- **Try it**:
At the line containing "The Health Utilities", begin retyping, and continue word for word until the records below run out.

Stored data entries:

++++++++++++++++++++

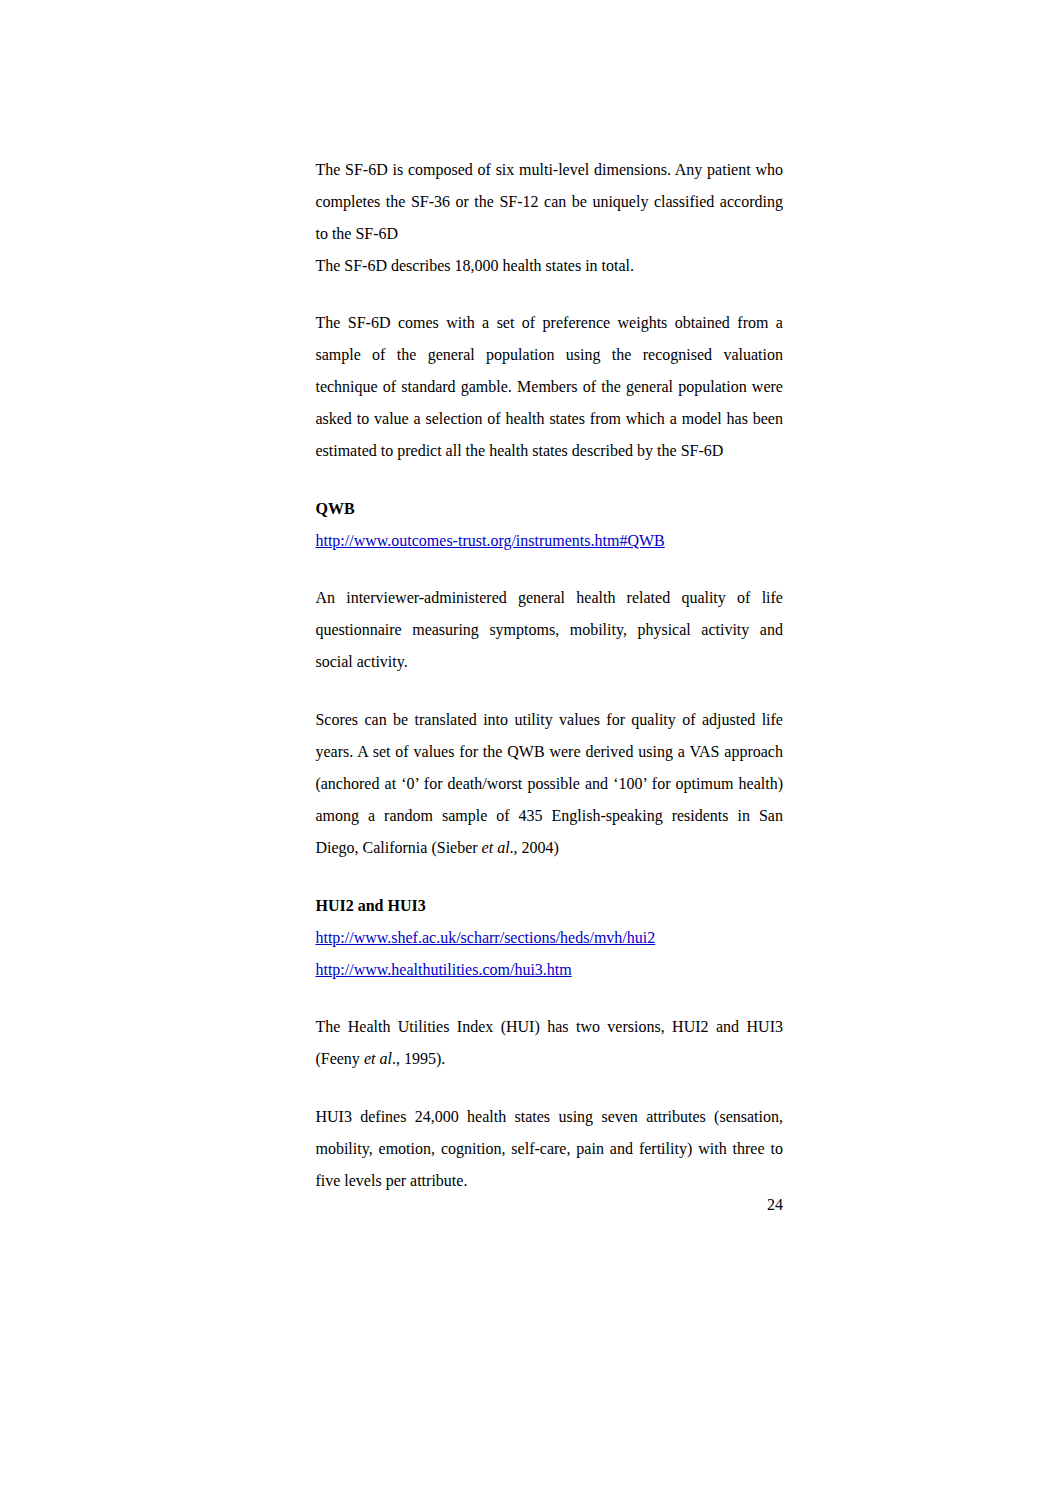The SF-6D is composed of six multi-level dimensions. Any patient who completes the SF-36 or the SF-12 can be uniquely classified according to the SF-6D
The SF-6D describes 18,000 health states in total.
The SF-6D comes with a set of preference weights obtained from a sample of the general population using the recognised valuation technique of standard gamble. Members of the general population were asked to value a selection of health states from which a model has been estimated to predict all the health states described by the SF-6D
QWB
http://www.outcomes-trust.org/instruments.htm#QWB
An interviewer-administered general health related quality of life questionnaire measuring symptoms, mobility, physical activity and social activity.
Scores can be translated into utility values for quality of adjusted life years. A set of values for the QWB were derived using a VAS approach (anchored at ‘0’ for death/worst possible and ‘100’ for optimum health) among a random sample of 435 English-speaking residents in San Diego, California (Sieber et al., 2004)
HUI2 and HUI3
http://www.shef.ac.uk/scharr/sections/heds/mvh/hui2 http://www.healthutilities.com/hui3.htm
The Health Utilities Index (HUI) has two versions, HUI2 and HUI3 (Feeny et al., 1995).
HUI3 defines 24,000 health states using seven attributes (sensation, mobility, emotion, cognition, self-care, pain and fertility) with three to five levels per attribute.
24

++++++++++++++++++++

- **Task output**:
The Health Utilities Index (HUI) has two versions, HUI2 and HUI3 (Feeny et al., 1995).
HUI3 defines 24,000 health states using seven attributes (sensation, mobility, emotion, cognition, self-care, pain and fertility) with three to five levels per attribute.
24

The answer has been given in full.